** PAGE EXCERPT follows **
The fact of the matter remains that the courts in this country are not meant for use by all and sundry for the recovery of gambling debts. Every lawyer in town knows that. It is the duty of this court to see the wood from the trees and when so seen, the actions which are in reality actions in respect of betting transactions between the first defendant and the second defendant should not be allowed to continue. The defence of the second defendant was nothing more than mere denials of the following:

(1) that there was a nexus between the plaintiff and the second defendant;

(2) that the second defendant was a trustee of the plaintiff and that the second defendant had converted the money to its own use;

(3) that the second defendant was a constructive trustee to the plaintiff in relation to RM4.5m spent by the first defendant on board the cruise ship or vessel MV Amusement World; and

(4) that the plaintiff had a cause of action against the second defendant.

The second defendant held steadfastly to the defence that the bankers drafts being negotiable instruments were accepted in good faith and for valuable consideration with no knowledge of its defects for gaming at the casino of MV Amusement World plying in international waters by the first defendant. I will now say something of negotiable instruments like the bankers drafts. They can be transferred from one person to another. Any holder of it can bring an action to enforce it and become a party to it. But the plaintiff say that the bankers drafts that were paid to the second defendant were the plaintiff's monies that had been debited from the plaintiff's account with the bank by the fraud that was perpetrated by the first defendant.

I will now proceed to examine wagering and gaming contracts. Hawkins J in Carlill v. The Carbolic Smoke Ball Co [1892] 2 QB 484 at pp 490-491 defined a wagering contract as: . . . one by which two persons professing to hold opposite views touching the issue of a future uncertain event, mutually agree that, dependant upon the determination of that event, one shall win from the other, and that other shall pay or hand over to him, a sum of money or other stake; neither of the contracting parties having any other interest in that contract than the sum or stake he will so win or lose, there being no other real consideration for the making of such contract by either of the parties.
** End of PAGE EXCERPT **
From the judgment excerpt, list each matter that the second defendant's defence is described as merely denying. The data that comes next has no connection to the judgment excerpt.
** RECORD EXCERPTS follows **
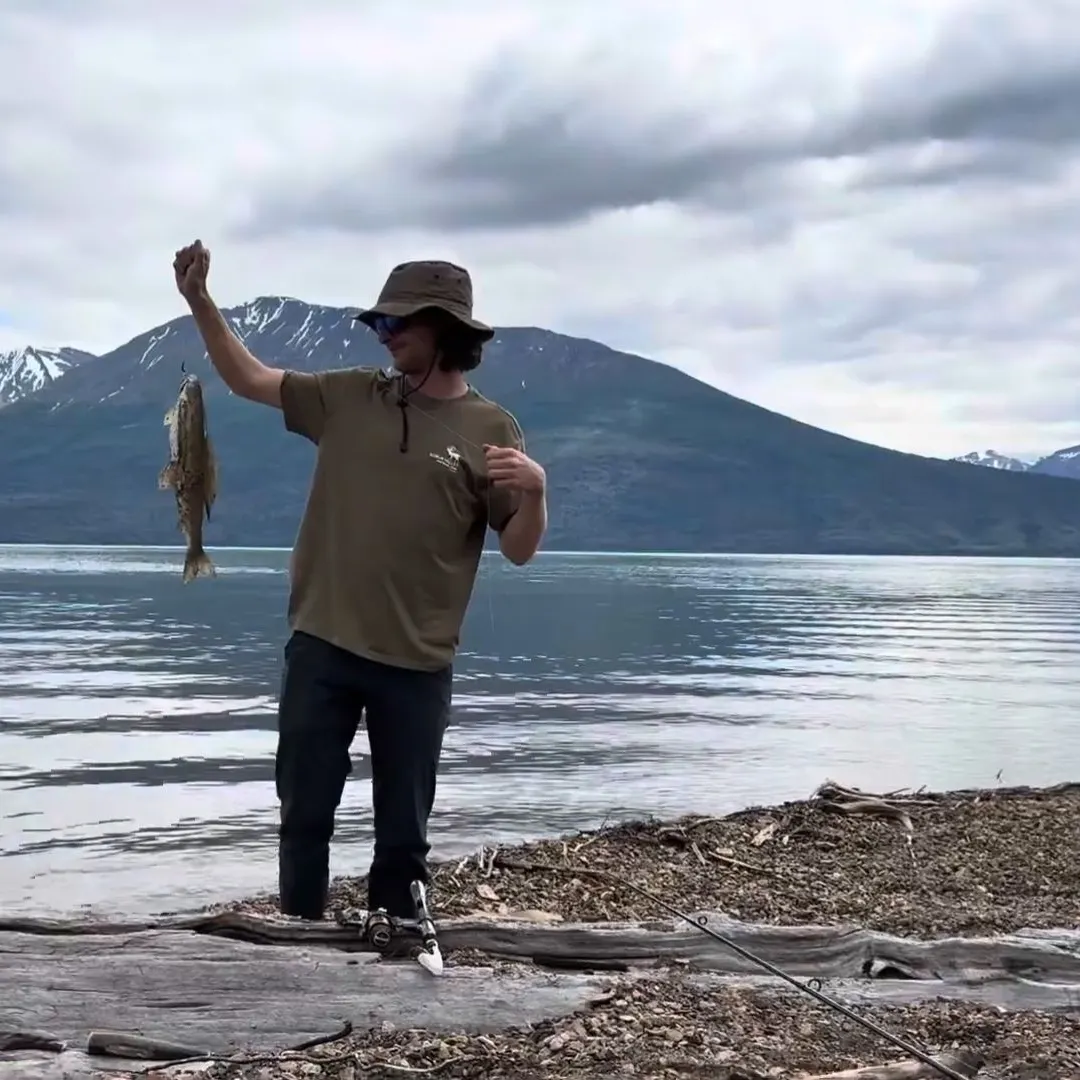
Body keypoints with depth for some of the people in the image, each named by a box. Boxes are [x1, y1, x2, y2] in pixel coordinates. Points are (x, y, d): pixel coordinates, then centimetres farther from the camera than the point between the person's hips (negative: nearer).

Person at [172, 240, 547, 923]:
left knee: (404, 828, 9)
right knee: (305, 813, 10)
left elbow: (520, 550, -3)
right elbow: (249, 379, 11)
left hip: (416, 663, -2)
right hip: (321, 647, 2)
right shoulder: (350, 395, 4)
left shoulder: (492, 429, -3)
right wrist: (200, 302, -1)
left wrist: (536, 490, -24)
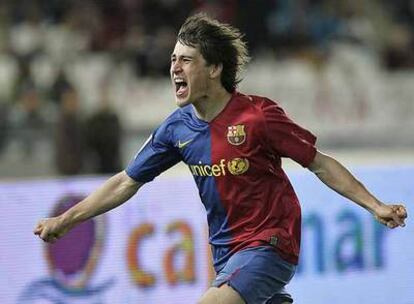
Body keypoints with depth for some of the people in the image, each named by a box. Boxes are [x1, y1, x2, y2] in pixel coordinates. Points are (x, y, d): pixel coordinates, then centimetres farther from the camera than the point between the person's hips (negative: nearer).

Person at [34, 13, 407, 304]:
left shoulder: (258, 115, -17)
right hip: (226, 251, 7)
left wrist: (375, 206, -12)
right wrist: (64, 220, 6)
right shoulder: (177, 128, 0)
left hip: (269, 243, -7)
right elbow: (125, 182, 8)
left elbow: (319, 163, -8)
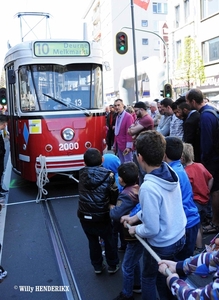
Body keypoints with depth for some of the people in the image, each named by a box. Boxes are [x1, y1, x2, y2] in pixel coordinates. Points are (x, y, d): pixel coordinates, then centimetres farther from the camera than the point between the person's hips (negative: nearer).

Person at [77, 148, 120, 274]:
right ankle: (113, 266, 33)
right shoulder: (108, 175, -14)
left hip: (85, 215, 3)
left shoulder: (82, 173, -9)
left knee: (93, 241, 21)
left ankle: (97, 266, 34)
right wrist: (111, 204, 11)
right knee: (109, 240, 19)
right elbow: (114, 195, -5)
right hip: (101, 216, -3)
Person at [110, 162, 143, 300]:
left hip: (136, 235, -9)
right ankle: (137, 285, 45)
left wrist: (112, 207, -11)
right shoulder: (139, 188, -1)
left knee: (127, 266, 8)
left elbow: (116, 215, -32)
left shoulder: (126, 194, -26)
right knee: (134, 260, 27)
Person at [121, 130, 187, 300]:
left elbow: (152, 229, -26)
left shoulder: (148, 187, -34)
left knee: (148, 278, 22)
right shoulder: (171, 172, -10)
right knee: (163, 275, 30)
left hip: (162, 245, -6)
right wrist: (136, 217, 7)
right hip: (179, 236, 7)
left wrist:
** End of RECORD EXCERPTS **
RESPONSE:
1. That there was a nexus between the plaintiff and the second defendant.
2. That the second defendant was a trustee of the plaintiff and had converted the money to its own use.
3. That the second defendant was a constructive trustee to the plaintiff in relation to RM4.5m spent by the first defendant on board the cruise ship or vessel MV Amusement World.
4. That the plaintiff had a cause of action against the second defendant.